Copy out each line of the entries below in which the string "Association" appears.
************
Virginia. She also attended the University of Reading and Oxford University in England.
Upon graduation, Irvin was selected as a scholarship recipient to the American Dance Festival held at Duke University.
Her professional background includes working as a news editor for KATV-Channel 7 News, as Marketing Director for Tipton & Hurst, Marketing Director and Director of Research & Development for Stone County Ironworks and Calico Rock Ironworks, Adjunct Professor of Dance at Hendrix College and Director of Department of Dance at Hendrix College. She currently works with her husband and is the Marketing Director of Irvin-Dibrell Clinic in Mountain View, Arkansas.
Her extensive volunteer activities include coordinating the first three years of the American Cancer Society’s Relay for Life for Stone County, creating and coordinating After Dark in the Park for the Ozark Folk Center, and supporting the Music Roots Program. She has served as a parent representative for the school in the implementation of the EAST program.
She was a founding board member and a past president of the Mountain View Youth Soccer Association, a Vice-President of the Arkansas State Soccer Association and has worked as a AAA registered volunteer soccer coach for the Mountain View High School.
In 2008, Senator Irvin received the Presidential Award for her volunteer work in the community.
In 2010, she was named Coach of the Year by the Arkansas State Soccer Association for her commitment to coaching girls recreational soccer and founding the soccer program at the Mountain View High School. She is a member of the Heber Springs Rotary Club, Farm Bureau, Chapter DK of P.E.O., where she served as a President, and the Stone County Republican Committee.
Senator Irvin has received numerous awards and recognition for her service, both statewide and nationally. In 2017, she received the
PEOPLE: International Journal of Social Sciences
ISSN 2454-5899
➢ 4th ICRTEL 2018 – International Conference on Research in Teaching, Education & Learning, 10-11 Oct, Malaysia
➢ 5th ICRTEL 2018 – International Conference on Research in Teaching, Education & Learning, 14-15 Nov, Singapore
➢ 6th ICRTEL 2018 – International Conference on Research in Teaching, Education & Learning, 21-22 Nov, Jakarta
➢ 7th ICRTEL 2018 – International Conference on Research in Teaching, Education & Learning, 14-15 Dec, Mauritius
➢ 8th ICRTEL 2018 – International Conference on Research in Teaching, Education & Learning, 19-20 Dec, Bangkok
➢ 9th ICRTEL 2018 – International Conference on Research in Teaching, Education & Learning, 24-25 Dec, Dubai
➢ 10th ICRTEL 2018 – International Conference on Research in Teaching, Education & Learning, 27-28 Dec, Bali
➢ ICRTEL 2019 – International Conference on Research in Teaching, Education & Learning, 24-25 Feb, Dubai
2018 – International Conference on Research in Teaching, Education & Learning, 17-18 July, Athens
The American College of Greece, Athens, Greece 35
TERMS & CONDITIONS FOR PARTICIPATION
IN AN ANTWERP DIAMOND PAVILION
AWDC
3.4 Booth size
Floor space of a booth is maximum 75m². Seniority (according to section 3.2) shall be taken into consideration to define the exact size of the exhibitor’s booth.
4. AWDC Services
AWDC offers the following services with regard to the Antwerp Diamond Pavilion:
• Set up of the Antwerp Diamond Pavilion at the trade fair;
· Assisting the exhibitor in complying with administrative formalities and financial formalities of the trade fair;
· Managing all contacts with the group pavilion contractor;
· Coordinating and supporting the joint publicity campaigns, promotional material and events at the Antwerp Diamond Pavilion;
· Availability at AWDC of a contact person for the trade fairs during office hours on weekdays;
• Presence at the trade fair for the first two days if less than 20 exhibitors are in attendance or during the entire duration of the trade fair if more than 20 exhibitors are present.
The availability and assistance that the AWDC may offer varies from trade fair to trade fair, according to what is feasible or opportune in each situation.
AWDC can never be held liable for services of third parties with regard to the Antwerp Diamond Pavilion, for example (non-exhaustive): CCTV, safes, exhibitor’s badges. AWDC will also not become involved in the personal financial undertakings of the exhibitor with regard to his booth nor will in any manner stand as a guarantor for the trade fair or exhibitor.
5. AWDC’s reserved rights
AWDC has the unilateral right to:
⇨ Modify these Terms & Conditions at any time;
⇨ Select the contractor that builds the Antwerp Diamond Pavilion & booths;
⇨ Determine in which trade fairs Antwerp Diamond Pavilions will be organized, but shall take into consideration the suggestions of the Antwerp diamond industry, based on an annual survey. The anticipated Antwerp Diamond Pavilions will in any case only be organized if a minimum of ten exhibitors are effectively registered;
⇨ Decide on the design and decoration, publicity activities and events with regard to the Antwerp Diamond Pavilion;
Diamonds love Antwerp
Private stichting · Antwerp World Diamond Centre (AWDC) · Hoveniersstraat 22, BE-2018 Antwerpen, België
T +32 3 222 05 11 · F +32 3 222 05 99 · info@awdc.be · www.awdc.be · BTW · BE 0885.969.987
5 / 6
************
> **TASK OUTPUT**:
She was a founding board member and a past president of the Mountain View Youth Soccer Association, a Vice-President of the Arkansas State Soccer Association and has worked as a AAA registered volunteer soccer coach for the Mountain View High School.
In 2010, she was named Coach of the Year by the Arkansas State Soccer Association for her commitment to coaching girls recreational soccer and founding the soccer program at the Mountain View High School. She is a member of the Heber Springs Rotary Club, Farm Bureau, Chapter DK of P.E.O., where she served as a President, and the Stone County Republican Committee.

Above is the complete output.